On the Waikato’s west coast, the report also shows an increase in the potential wave height, although it still concludes that the risk is lower when compared with the region’s east coast.

“We have been well aware of the risks tsunami pose to our coastal communities for some time, and along with the regional council, district councils and other partners have been doing a lot of work on assessing and planning for the risks we face,” said Waikato Civil Defence Emergency Management Group controller Lee Hazlewood.

“We will now be doing more work to understand the implications of the ministry’s new information for this existing work in the Waikato, what extra risks it might mean, and what the implications are for our coastal communities and for our emergency response planning.

“Also, this new risk assessment reinforces the need for those living near the coast to know what to do when they sense natural warnings, such as a big earthquake, or receive other warnings about a possible or actual tsunami on the way.
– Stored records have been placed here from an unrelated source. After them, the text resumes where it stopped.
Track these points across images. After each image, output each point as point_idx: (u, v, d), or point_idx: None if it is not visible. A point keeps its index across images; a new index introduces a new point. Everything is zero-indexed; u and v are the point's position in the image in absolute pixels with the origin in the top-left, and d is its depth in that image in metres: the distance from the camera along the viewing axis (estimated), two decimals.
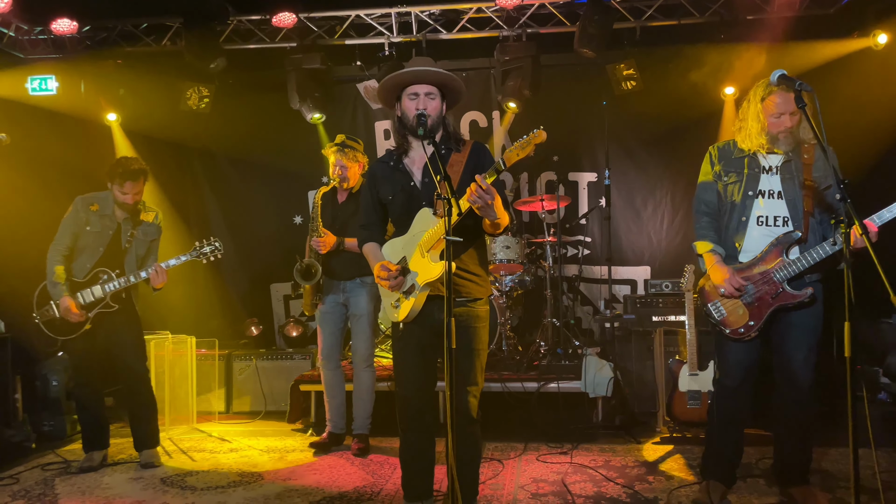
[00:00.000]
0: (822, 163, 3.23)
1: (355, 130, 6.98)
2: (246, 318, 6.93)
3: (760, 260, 3.26)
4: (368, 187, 3.24)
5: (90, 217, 4.42)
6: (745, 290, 3.24)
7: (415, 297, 2.99)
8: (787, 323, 3.28)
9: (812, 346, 3.27)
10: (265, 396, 5.93)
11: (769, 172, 3.31)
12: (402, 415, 3.12)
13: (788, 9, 5.79)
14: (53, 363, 5.37)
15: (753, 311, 3.26)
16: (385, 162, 3.20)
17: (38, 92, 6.17)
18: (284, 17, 6.00)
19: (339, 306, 4.72)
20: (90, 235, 4.40)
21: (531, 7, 6.08)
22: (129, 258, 4.43)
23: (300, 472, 4.31)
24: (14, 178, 5.49)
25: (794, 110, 3.13)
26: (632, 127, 6.51)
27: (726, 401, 3.47)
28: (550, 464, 4.28)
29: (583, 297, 6.81)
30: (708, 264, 3.37)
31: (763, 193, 3.29)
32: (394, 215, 3.18)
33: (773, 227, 3.27)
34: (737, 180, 3.34)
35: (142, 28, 6.39)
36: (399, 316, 3.05)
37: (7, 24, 6.07)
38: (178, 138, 6.92)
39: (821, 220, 3.28)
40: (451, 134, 3.12)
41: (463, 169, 3.04)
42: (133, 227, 4.47)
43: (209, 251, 4.36)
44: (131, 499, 3.91)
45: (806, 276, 3.23)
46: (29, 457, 4.73)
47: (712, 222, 3.44)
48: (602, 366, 5.11)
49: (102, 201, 4.46)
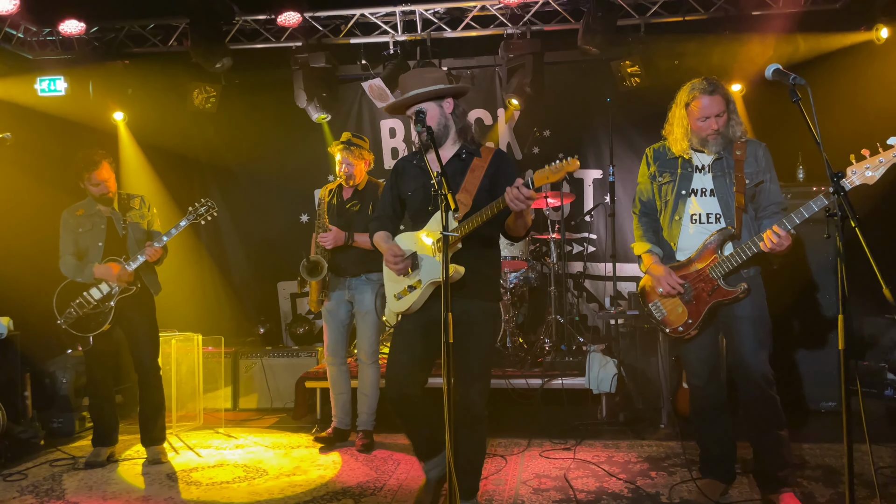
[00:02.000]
0: (754, 159, 3.28)
1: (361, 129, 7.01)
2: (253, 315, 6.98)
3: (696, 258, 3.30)
4: (390, 181, 3.36)
5: (79, 221, 4.54)
6: (683, 288, 3.28)
7: (419, 292, 3.04)
8: (732, 317, 3.30)
9: (761, 339, 3.26)
10: (271, 393, 5.97)
11: (702, 171, 3.36)
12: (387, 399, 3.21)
13: (794, 4, 5.77)
14: (62, 361, 5.44)
15: (692, 309, 3.29)
16: (409, 159, 3.32)
17: (46, 93, 6.22)
18: (290, 16, 6.02)
19: (345, 303, 4.75)
20: (85, 235, 4.50)
21: (535, 4, 6.08)
22: (130, 244, 4.51)
23: (304, 467, 4.34)
24: (22, 178, 5.56)
25: (721, 112, 3.24)
26: (636, 123, 6.50)
27: (699, 400, 3.52)
28: (553, 459, 4.29)
29: (588, 294, 6.80)
30: (645, 265, 3.43)
31: (696, 192, 3.34)
32: (412, 210, 3.28)
33: (707, 225, 3.31)
34: (670, 180, 3.40)
35: (148, 29, 6.44)
36: (401, 308, 3.13)
37: (16, 25, 6.14)
38: (185, 138, 6.97)
39: (754, 216, 3.31)
40: (469, 138, 3.21)
41: (483, 174, 3.11)
42: (123, 215, 4.55)
43: (204, 211, 4.38)
44: (137, 493, 3.96)
45: (742, 272, 3.25)
46: (37, 453, 4.78)
47: (650, 223, 3.52)
48: (606, 362, 5.11)
49: (85, 205, 4.59)
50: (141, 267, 4.45)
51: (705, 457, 3.60)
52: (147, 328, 4.60)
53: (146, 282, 4.56)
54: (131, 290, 4.44)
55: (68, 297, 4.44)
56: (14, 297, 5.25)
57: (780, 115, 4.74)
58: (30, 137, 5.58)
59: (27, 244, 5.49)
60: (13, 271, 5.36)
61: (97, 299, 4.41)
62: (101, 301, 4.41)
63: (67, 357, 5.45)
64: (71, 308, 4.41)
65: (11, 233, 5.45)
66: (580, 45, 5.90)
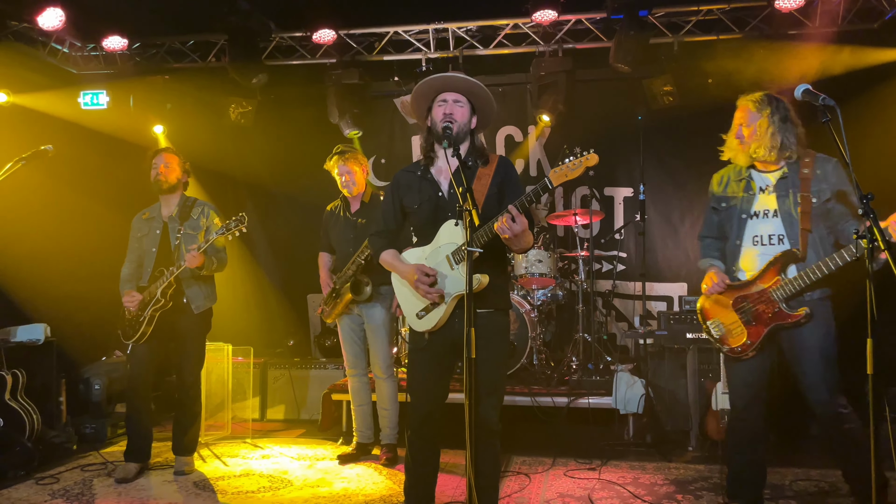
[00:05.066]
0: (824, 176, 3.20)
1: (392, 145, 7.09)
2: (282, 327, 7.06)
3: (758, 278, 3.25)
4: (391, 195, 3.24)
5: (141, 225, 4.61)
6: (722, 286, 3.30)
7: (445, 308, 3.01)
8: (797, 344, 3.21)
9: (827, 366, 3.15)
10: (298, 405, 6.02)
11: (765, 191, 3.32)
12: (410, 421, 3.16)
13: (831, 23, 5.69)
14: (97, 367, 5.57)
15: (751, 330, 3.24)
16: (411, 171, 3.22)
17: (89, 106, 6.40)
18: (324, 33, 6.13)
19: (355, 317, 4.77)
20: (142, 241, 4.56)
21: (567, 23, 6.10)
22: (181, 253, 4.41)
23: (329, 479, 4.36)
24: (62, 189, 5.72)
25: (748, 123, 3.27)
26: (669, 142, 6.47)
27: (735, 422, 3.46)
28: (578, 479, 4.25)
29: (618, 313, 6.75)
30: (705, 278, 3.42)
31: (758, 214, 3.31)
32: (417, 225, 3.19)
33: (769, 247, 3.27)
34: (734, 203, 3.39)
35: (188, 45, 6.61)
36: (426, 326, 3.07)
37: (61, 41, 6.35)
38: (221, 151, 7.10)
39: (822, 237, 3.21)
40: (477, 148, 3.15)
41: (490, 182, 3.07)
42: (180, 222, 4.52)
43: (234, 226, 4.26)
44: (164, 500, 4.02)
45: (806, 295, 3.17)
46: (70, 458, 4.88)
47: (714, 243, 3.53)
48: (633, 382, 5.06)
49: (153, 208, 4.66)
50: (186, 280, 4.42)
51: (733, 478, 3.52)
52: (193, 343, 4.54)
53: (188, 296, 4.46)
54: (161, 302, 4.34)
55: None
56: (51, 305, 5.40)
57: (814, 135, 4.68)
58: (71, 150, 5.74)
59: (65, 253, 5.64)
60: (51, 279, 5.51)
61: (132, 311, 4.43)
62: (137, 312, 4.41)
63: (102, 364, 5.58)
64: (124, 312, 4.47)
65: (51, 242, 5.61)
66: (612, 63, 5.89)
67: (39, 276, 5.49)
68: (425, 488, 3.22)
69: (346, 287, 4.65)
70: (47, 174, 5.38)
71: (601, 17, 6.00)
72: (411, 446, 3.19)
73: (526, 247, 2.95)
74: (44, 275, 5.49)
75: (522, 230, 2.78)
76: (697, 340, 5.21)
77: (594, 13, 6.00)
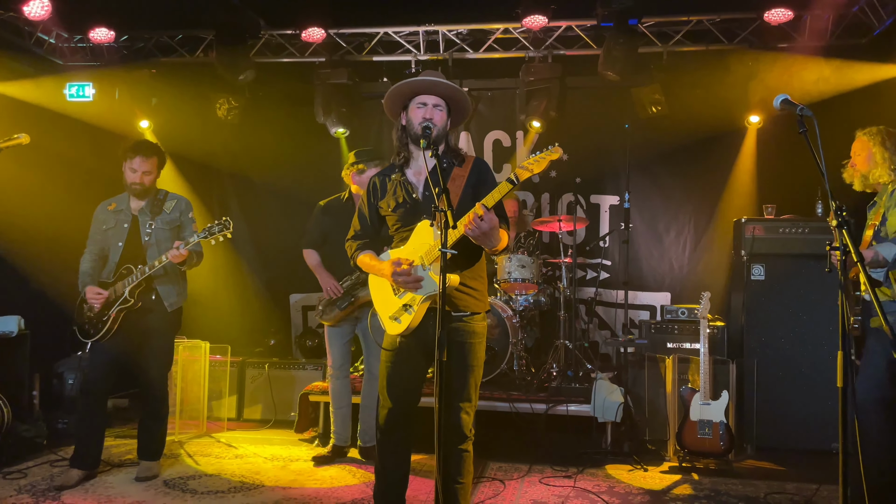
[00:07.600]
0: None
1: (380, 146, 7.03)
2: (264, 326, 6.98)
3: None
4: (368, 199, 3.21)
5: (107, 216, 4.37)
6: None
7: (415, 311, 2.98)
8: None
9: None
10: (275, 405, 5.95)
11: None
12: (379, 424, 3.12)
13: (819, 37, 5.72)
14: (71, 362, 5.49)
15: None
16: (386, 175, 3.19)
17: (75, 98, 6.35)
18: (314, 32, 6.10)
19: (350, 318, 4.74)
20: (108, 233, 4.34)
21: (558, 29, 6.10)
22: (152, 252, 4.23)
23: (301, 481, 4.31)
24: (40, 180, 5.63)
25: (859, 152, 3.45)
26: (656, 151, 6.45)
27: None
28: (553, 486, 4.21)
29: (601, 321, 6.73)
30: None
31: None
32: (394, 227, 3.16)
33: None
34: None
35: (176, 39, 6.56)
36: (398, 329, 3.03)
37: (48, 31, 6.28)
38: (207, 147, 7.05)
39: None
40: (451, 148, 3.12)
41: (465, 184, 3.05)
42: (152, 217, 4.32)
43: (217, 230, 4.02)
44: (132, 499, 3.96)
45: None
46: (40, 453, 4.80)
47: None
48: (612, 390, 5.03)
49: (120, 199, 4.41)
50: (159, 277, 4.24)
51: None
52: (159, 340, 4.33)
53: (161, 293, 4.28)
54: (130, 302, 4.15)
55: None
56: (26, 298, 5.32)
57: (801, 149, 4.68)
58: (55, 141, 5.68)
59: (42, 246, 5.56)
60: (26, 272, 5.44)
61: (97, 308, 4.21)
62: (101, 310, 4.20)
63: (76, 359, 5.49)
64: (84, 308, 4.27)
65: (27, 234, 5.51)
66: (601, 71, 5.90)
67: (15, 268, 5.42)
68: (395, 492, 3.18)
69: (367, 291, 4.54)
70: (25, 165, 5.28)
71: (591, 24, 6.01)
72: (381, 449, 3.14)
73: (496, 245, 2.90)
74: (18, 267, 5.41)
75: (490, 227, 2.75)
76: (678, 350, 5.21)
77: (584, 20, 6.00)
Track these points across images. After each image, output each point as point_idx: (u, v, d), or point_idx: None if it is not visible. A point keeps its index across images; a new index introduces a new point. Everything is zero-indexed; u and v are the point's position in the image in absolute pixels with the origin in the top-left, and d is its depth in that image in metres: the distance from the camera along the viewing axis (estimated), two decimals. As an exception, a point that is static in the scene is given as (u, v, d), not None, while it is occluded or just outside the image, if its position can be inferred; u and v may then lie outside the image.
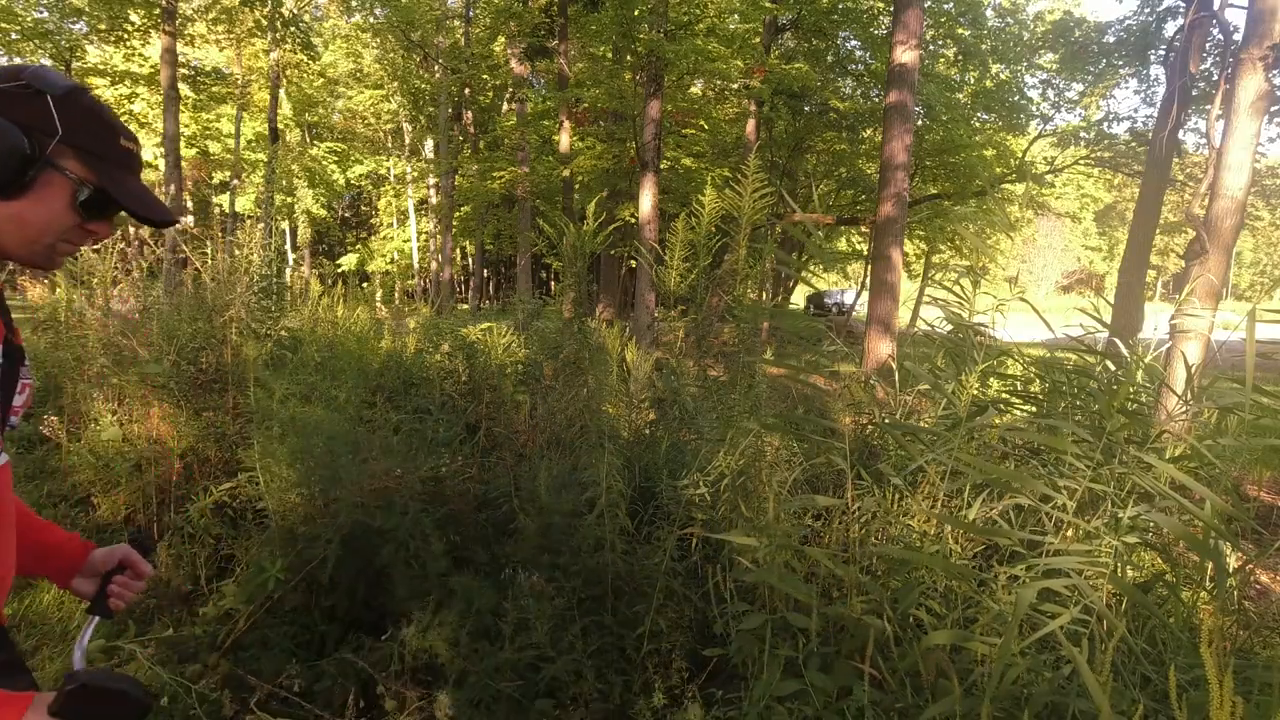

“We strongly encourage people to be aware of natural warning signs, local warning systems and evacuation routes so that they can take prompt action.

“One of the key messages for people in coastal communities is that if you feel a strong earthquake, an unusually long earthquake, or notice a rapid drop in the sea level, you should immediately head for high ground or inland as far as possible. Do not wait for official warnings.”

Mr Hazlewood said Waikato Civil Defence would be liaising with regional council specialists and others on the implications of the new data for civil defence planning.

The regional council’s community safety programme manager Adam Munro said the council, along with Thames-Coromandel District Council and local communities, was already implementing an Eastern Coromandel Tsunami Strategy to assess and plan for the risks faced by tsunami.

This followed earlier new research for the council indicating a greater risk on the east coast than previously thought from tsunami generated by powerful earthquakes in the Tonga-Kermadec trench to the north-east of New Zealand.

“The new national data will help us further in our planning for Coromandel communities.”

Whitianga’s planning for tsunami under the Eastern Coromandel Tsunami Strategy is well-advanced, while progress is also being made with the Tairua-Pauanui community. Other east coast communities will be addressed later.

“The national data is a very timely reminder that we can’t afford to be complacent about the risks we face on both of our coastlines. Without being alarmist or suggesting anything is imminent, it’s really not a case of if a big tsunami will strike again but when,” said Mr Munro.